Les chercheurs ont créé des codes hypothétiques pour quatre contextes différents, notamment : la restriction des repas à l’école, les codes vestimentaires, les codes d’appartement pour animaux de compagnie et les règles de la section des commentaires en ligne. Ils ont ensuite demandé aux humains d’étiqueter les caractéristiques factuelles d’une photo ou d’un texte, telles que la présence d’obscénités dans une section de commentaires, tandis qu’un autre groupe a été demandé si une photo ou un texte enfreignait une règle hypothétique.
L’étude, par exemple, a montré aux gens des photos de chiens et a demandé si les chiots avaient violé les politiques d’un hypothétique complexe d’appartements contre la présence de races de chiens agressives dans les locaux. Les chercheurs ont ensuite comparé les réponses à celles posées sous l’égide des données normatives par rapport aux humains descriptifs et ont découvert qu’ils étaient 20% plus susceptibles de signaler qu’un chien avait enfreint les règles du complexe d’appartements sur la base de données descriptives.
Les chercheurs ont ensuite formé un système d’IA avec les données normatives et un autre avec les données descriptives sur les quatre paramètres hypothétiques. Le système entraîné sur des données descriptives était plus susceptible de prédire à tort une violation potentielle des règles que le modèle normatif, selon l’étude.
« Cela montre que les données comptent vraiment », a déclaré Aparna Balagopalan, une étudiante diplômée en génie électrique et en informatique au MIT qui a aidé à rédiger l’étude, à MIT News. « Il est important de faire correspondre le contexte de formation au contexte de déploiement si vous formez des modèles pour détecter si une règle a été violée. »

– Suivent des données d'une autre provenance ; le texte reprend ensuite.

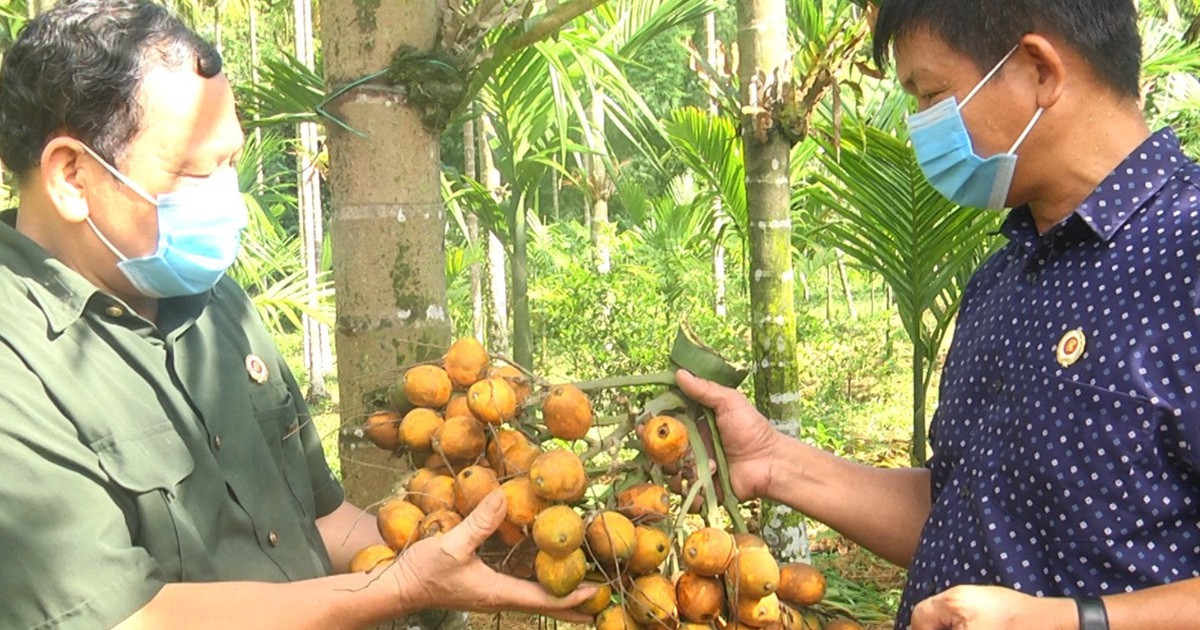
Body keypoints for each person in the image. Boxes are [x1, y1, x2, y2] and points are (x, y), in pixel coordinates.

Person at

Les chercheurs ont fait valoir que la transparence des données pourrait aider à résoudre le problème de l’IA prédisant des violations hypothétiques ou des systèmes de formation avec à la fois des données descriptives et une petite quantité de données normatives.
« La façon de résoudre ce problème est de reconnaître de manière transparente que si nous voulons reproduire le jugement humain, nous ne devons utiliser que les données qui ont été collectées dans ce cadre », a déclaré Ghassemi au MIT News.
« Sinon, nous allons nous retrouver avec des systèmes qui vont avoir des modérations extrêmement dures, beaucoup plus dures que ce que feraient les humains. Les humains verraient une nuance ou feraient une autre distinction, alors que ces modèles ne le font pas. »
Le rapport intervient alors que les craintes se répandent dans certaines industries professionnelles selon lesquelles l’IA pourrait anéantir des millions d’emplois. Un rapport de Goldman Sachs plus tôt cette année a révélé que l’IA générative pourrait remplacer et affecter 300 millions d’emplois dans le monde. Une autre étude de la société d’outplacement et de coaching de cadres Challenger, Gray & Christmas a révélé que le chatbot IA ChatGPt pourrait remplacer au moins 4,8 millions d’emplois américains.
Un système d’IA tel que ChatGPT est capable d’imiter une conversation humaine en fonction des invites que les humains lui donnent. Selon un récent document de travail du National Bureau of Economic Research, le système s’est déjà avéré bénéfique pour certaines industries professionnelles, telles que les employés du service client qui ont pu augmenter leur productivité avec l’aide de Generative Pre-trained Transforme d’OpenAI.